▶ _SOURCE DATA_:

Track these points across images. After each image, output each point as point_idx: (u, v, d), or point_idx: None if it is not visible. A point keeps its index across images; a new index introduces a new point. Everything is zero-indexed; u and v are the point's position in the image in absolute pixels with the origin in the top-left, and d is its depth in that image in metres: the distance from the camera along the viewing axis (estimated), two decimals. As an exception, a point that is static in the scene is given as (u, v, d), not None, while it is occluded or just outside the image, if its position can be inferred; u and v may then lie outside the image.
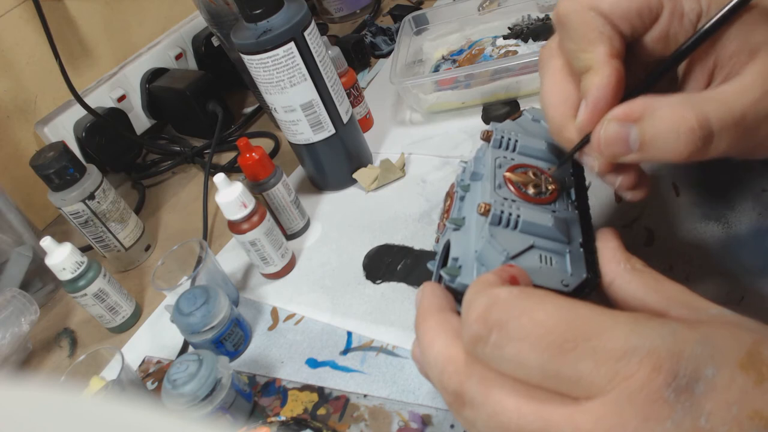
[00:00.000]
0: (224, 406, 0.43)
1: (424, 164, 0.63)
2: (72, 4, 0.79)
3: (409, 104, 0.70)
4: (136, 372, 0.53)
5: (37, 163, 0.59)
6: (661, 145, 0.28)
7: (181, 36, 0.89)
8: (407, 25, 0.76)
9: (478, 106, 0.66)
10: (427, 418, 0.41)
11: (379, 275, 0.53)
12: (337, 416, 0.43)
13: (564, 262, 0.30)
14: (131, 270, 0.67)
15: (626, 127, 0.29)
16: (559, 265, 0.30)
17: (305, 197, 0.65)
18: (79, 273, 0.54)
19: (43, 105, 0.78)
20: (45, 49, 0.72)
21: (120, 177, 0.83)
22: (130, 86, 0.84)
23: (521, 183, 0.33)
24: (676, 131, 0.28)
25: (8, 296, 0.57)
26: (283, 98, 0.56)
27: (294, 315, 0.53)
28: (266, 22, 0.53)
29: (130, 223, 0.66)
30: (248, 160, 0.55)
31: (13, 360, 0.57)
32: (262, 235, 0.53)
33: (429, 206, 0.58)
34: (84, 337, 0.61)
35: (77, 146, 0.78)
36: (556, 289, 0.29)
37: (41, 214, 0.79)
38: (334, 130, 0.59)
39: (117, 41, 0.85)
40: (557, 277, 0.29)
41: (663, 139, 0.28)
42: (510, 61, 0.61)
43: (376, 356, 0.46)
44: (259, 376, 0.48)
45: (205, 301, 0.48)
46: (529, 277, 0.28)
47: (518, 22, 0.73)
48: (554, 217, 0.31)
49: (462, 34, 0.77)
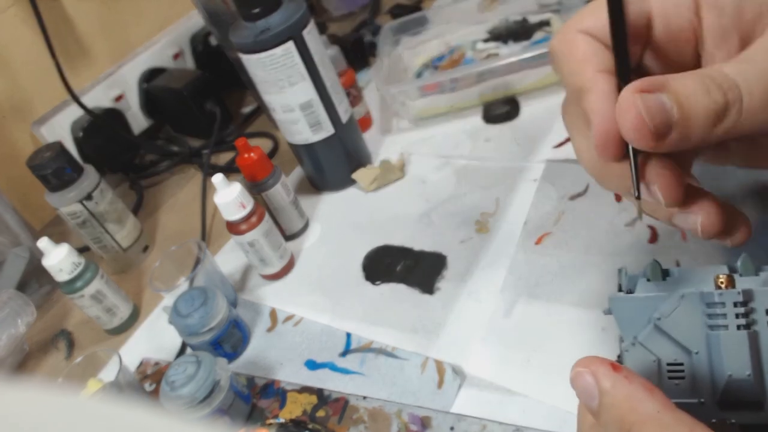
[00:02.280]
0: (222, 408, 0.43)
1: (424, 164, 0.62)
2: (69, 3, 0.79)
3: (395, 111, 0.70)
4: (134, 374, 0.53)
5: (33, 164, 0.58)
6: (698, 108, 0.25)
7: (179, 35, 0.89)
8: (387, 33, 0.76)
9: (472, 107, 0.66)
10: (427, 420, 0.40)
11: (379, 276, 0.53)
12: (337, 418, 0.43)
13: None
14: (129, 271, 0.67)
15: (657, 96, 0.25)
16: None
17: (304, 198, 0.64)
18: (76, 274, 0.53)
19: (39, 105, 0.77)
20: (41, 48, 0.72)
21: (117, 177, 0.82)
22: (127, 86, 0.83)
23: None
24: (705, 88, 0.25)
25: (5, 297, 0.56)
26: (281, 98, 0.56)
27: (293, 316, 0.52)
28: (265, 21, 0.52)
29: (128, 223, 0.65)
30: (247, 160, 0.55)
31: (9, 362, 0.57)
32: (260, 236, 0.53)
33: (429, 207, 0.57)
34: (81, 339, 0.61)
35: (74, 146, 0.77)
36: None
37: (38, 214, 0.79)
38: (333, 130, 0.59)
39: (114, 40, 0.84)
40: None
41: (697, 100, 0.25)
42: (497, 61, 0.61)
43: (375, 358, 0.46)
44: (258, 377, 0.48)
45: (204, 303, 0.48)
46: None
47: (497, 26, 0.74)
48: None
49: (441, 40, 0.77)
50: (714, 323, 0.25)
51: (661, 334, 0.26)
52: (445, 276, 0.50)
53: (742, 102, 0.25)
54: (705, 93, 0.25)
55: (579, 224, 0.49)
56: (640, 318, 0.27)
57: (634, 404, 0.23)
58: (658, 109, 0.25)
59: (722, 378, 0.24)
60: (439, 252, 0.52)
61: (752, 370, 0.24)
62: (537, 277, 0.46)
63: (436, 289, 0.49)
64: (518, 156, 0.58)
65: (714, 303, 0.25)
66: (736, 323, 0.25)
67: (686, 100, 0.25)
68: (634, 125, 0.25)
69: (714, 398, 0.25)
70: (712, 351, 0.25)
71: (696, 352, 0.25)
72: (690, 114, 0.25)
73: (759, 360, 0.24)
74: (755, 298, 0.25)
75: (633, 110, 0.25)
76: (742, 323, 0.25)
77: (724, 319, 0.25)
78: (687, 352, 0.26)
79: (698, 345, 0.25)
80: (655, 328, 0.26)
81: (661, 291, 0.27)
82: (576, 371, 0.25)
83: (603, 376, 0.24)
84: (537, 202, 0.53)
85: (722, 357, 0.24)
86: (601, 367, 0.24)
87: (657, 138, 0.25)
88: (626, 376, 0.24)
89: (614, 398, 0.23)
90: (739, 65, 0.25)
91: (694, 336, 0.25)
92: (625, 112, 0.25)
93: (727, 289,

▶ _WORK INSTRUCTIONS_: Exactly and only the lines from the line containing "73: (759, 360, 0.24)" through the last line of the entries should be copied, both ends included.

▶ _TASK RESULT_:
73: (759, 360, 0.24)
74: (755, 298, 0.25)
75: (633, 110, 0.25)
76: (742, 323, 0.25)
77: (724, 319, 0.25)
78: (687, 352, 0.26)
79: (698, 345, 0.25)
80: (655, 328, 0.26)
81: (661, 291, 0.27)
82: (576, 371, 0.25)
83: (603, 376, 0.24)
84: (537, 202, 0.53)
85: (722, 357, 0.24)
86: (601, 367, 0.24)
87: (657, 138, 0.25)
88: (626, 376, 0.24)
89: (614, 398, 0.23)
90: (739, 65, 0.25)
91: (694, 336, 0.25)
92: (625, 112, 0.25)
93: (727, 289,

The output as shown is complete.